WHAT TO PRODUCE
Select from the records below every line that has the word "function" in it.

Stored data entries
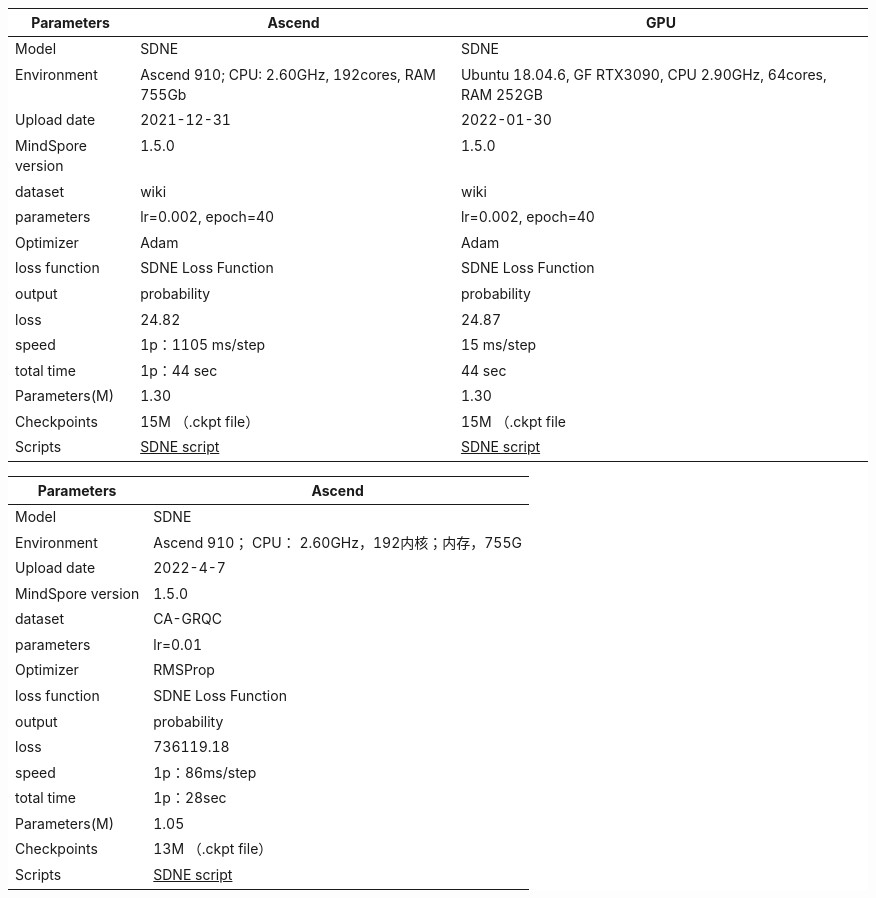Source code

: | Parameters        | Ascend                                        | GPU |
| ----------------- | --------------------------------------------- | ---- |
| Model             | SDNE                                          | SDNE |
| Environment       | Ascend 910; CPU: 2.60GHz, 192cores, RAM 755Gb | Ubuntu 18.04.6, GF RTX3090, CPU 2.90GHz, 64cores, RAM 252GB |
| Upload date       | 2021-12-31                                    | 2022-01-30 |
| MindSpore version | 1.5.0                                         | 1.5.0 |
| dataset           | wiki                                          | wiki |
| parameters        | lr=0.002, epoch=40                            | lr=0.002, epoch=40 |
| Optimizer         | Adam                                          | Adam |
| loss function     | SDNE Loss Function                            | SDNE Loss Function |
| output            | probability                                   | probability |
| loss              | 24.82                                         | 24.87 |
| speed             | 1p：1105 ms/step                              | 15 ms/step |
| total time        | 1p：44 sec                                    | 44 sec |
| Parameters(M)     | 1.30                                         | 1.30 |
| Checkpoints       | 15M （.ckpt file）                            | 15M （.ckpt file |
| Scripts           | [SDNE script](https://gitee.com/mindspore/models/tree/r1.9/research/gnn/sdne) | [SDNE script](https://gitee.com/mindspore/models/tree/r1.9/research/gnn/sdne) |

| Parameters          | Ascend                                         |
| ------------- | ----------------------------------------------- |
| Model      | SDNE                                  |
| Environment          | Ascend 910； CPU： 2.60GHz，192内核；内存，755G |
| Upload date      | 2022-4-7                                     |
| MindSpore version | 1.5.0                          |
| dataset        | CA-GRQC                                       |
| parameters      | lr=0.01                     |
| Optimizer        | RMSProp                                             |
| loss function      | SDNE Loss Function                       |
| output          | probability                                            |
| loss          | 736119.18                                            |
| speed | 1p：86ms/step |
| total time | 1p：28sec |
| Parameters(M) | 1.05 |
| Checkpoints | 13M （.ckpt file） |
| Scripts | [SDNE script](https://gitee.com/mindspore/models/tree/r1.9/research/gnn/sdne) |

RESPONSE BOX
| loss function     | SDNE Loss Function                            | SDNE Loss Function |
| loss function      | SDNE Loss Function                       |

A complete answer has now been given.